-- Brontekst --
#  > STAGE & RIGGING FORA >  > STAGING FORUM - ONDERWERPEN & FOTOS >  >  belasting buiten het carre

## Podium Verhuur

Hallo,

Stel ik maak een carre van 4 x 4 op 5 meter hoogte aan de buitenzijde van het carre dus aan de box corner bevestig ik een stuk truss dat dan dus uitsteekt. Mag ik dan nog iets hangen aan dit stuk truss. Zoja hoe bereken ik dit in verhouding tot de normale berekening? Want al bij 1 meter lijkt het mij dat de druk op de onderste buizen groter is dan bij de bovenste buizen.
Wij werken uitsluitend met H30V.
Mijn klant wil zelf tot een meter of drie gaan en ik zou graag in een berkening willen laten zien dat dit niet veilig is.

Het is helaas geen optie om het carre groter te maken

----------


## Joost van Ens

Een uitkraging van een meter zal zeker met boxcorners geen enkel probleem zijn. 3 meter wordt idd. anders, hoeveel kilo moet er in? Er bestaat een vuistregel voor uitkragingen. Maar die ben ik even kwijt. (komt vast zo weer boven drijven)

Ik heb even gezocht en kom een citaat van Rinus Bakker tegen "Prolyte tabel voor X30D gaat tot 4m - en dan mag er 107 kg op t puntje."

Je bent met H30V sterker, dus er kan iets in. Tevens leert dit citaat ons dat je er iets over moet kunnen vinden in de prolyte bijbel. Naar die heb ik op de plek waar ik nu zit niet bij de hand.

Joost.

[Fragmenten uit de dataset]
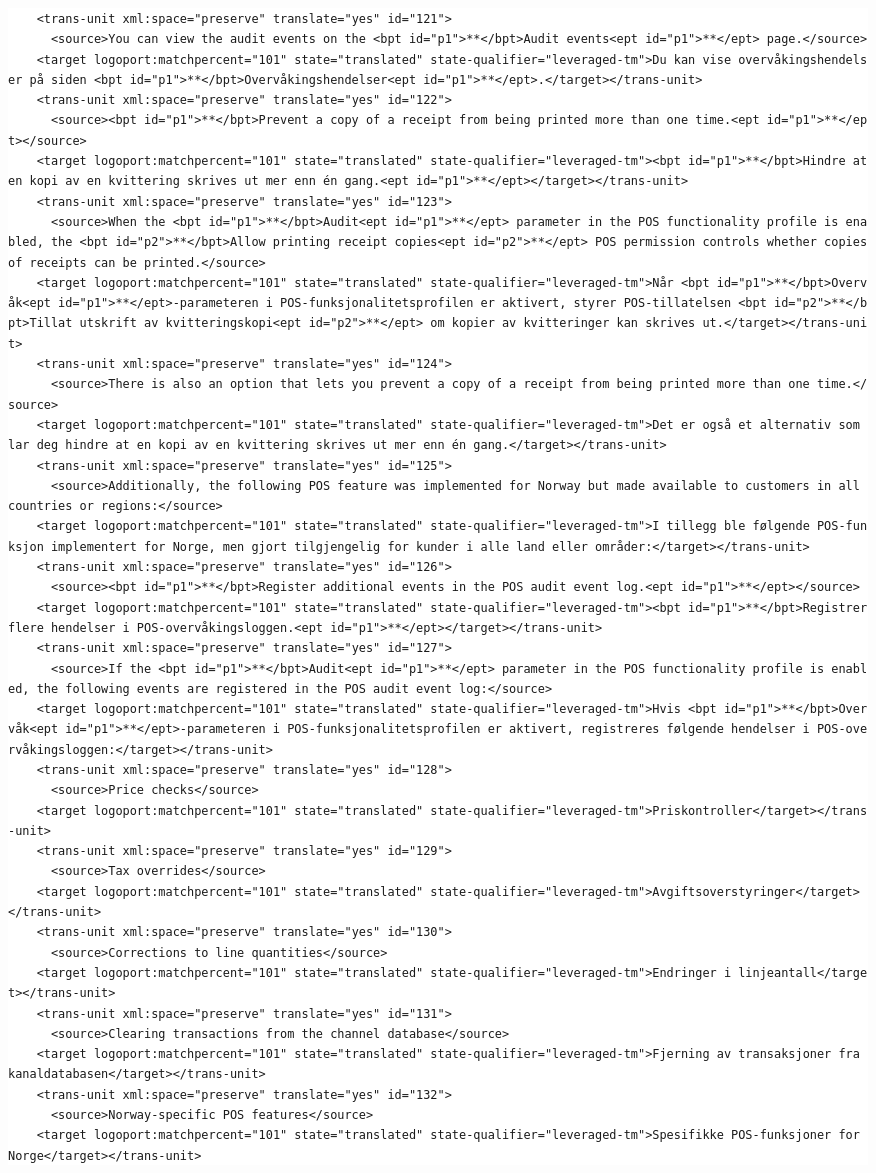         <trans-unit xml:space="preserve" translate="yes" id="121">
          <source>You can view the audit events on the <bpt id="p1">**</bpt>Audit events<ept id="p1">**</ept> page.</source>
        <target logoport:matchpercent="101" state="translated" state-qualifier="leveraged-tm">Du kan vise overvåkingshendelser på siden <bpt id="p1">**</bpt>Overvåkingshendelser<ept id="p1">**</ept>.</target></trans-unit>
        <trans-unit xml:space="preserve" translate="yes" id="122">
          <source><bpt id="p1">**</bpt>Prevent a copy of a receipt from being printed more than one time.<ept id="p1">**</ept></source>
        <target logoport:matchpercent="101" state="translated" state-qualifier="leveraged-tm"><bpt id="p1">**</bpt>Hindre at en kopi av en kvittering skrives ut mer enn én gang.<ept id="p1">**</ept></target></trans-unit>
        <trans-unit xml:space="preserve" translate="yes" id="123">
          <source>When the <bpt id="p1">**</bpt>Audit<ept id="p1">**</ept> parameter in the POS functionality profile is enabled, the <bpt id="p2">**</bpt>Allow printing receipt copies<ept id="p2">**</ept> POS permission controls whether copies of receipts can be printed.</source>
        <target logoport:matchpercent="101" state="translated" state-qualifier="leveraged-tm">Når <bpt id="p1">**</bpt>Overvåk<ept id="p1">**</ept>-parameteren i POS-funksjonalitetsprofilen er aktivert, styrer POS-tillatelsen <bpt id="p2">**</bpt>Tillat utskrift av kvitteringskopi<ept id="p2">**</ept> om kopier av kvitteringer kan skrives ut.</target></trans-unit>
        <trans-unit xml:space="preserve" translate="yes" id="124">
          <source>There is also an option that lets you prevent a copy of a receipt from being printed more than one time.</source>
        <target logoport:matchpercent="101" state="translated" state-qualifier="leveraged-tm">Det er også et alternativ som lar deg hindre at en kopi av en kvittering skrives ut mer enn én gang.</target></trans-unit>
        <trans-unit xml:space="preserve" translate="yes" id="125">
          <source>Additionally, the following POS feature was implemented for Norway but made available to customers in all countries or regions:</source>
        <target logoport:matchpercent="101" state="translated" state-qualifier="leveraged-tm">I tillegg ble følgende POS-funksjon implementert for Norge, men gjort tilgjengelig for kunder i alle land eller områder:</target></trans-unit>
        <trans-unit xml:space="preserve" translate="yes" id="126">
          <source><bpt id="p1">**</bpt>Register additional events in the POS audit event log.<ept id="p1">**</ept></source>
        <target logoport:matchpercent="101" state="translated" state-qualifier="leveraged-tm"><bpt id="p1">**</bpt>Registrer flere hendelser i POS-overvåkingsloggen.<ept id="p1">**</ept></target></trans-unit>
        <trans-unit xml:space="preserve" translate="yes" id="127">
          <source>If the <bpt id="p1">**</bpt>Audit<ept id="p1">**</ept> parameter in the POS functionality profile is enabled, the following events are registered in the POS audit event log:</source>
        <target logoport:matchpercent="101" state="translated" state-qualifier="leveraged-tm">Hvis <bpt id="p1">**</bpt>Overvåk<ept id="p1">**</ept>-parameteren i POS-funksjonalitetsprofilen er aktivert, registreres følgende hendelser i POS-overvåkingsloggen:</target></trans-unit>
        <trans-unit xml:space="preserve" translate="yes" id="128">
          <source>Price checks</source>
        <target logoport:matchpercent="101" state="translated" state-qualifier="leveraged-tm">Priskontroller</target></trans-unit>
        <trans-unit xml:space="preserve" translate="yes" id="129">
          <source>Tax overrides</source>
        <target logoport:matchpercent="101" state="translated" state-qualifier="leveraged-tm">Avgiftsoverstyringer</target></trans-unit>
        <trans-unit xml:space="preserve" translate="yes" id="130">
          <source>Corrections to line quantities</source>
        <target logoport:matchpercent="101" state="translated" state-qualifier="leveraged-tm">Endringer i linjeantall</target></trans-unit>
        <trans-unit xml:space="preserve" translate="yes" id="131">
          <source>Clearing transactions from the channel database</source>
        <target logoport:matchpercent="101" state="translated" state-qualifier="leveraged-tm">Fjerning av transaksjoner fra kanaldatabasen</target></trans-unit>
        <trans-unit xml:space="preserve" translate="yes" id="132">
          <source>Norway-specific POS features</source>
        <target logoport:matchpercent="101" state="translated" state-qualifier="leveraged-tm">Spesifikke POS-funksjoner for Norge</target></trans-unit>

-- Opdrachten --
1/ Hoeveel kilo mag er volgens het citaat in de forumdraad op het puntje van een uitkraging van 4 meter met X30D?
2/ Typ een deel van de forumdraad letterlijk over. Begin bij de woorden "## Joost van" en stop na de woorden "bij de hand.".
3/ Noem alle onderdelen van het navigatiepad dat bovenaan de forumdraad staat.

-- Antwoorden --
1/ 107 kg.

2/
## Joost van Ens

Een uitkraging van een meter zal zeker met boxcorners geen enkel probleem zijn. 3 meter wordt idd. anders, hoeveel kilo moet er in? Er bestaat een vuistregel voor uitkragingen. Maar die ben ik even kwijt. (komt vast zo weer boven drijven)

Ik heb even gezocht en kom een citaat van Rinus Bakker tegen "Prolyte tabel voor X30D gaat tot 4m - en dan mag er 107 kg op t puntje."

Je bent met H30V sterker, dus er kan iets in. Tevens leert dit citaat ons dat je er iets over moet kunnen vinden in de prolyte bijbel. Naar die heb ik op de plek waar ik nu zit niet bij de hand.

3/ STAGE & RIGGING FORA; STAGING FORUM - ONDERWERPEN & FOTOS; belasting buiten het carre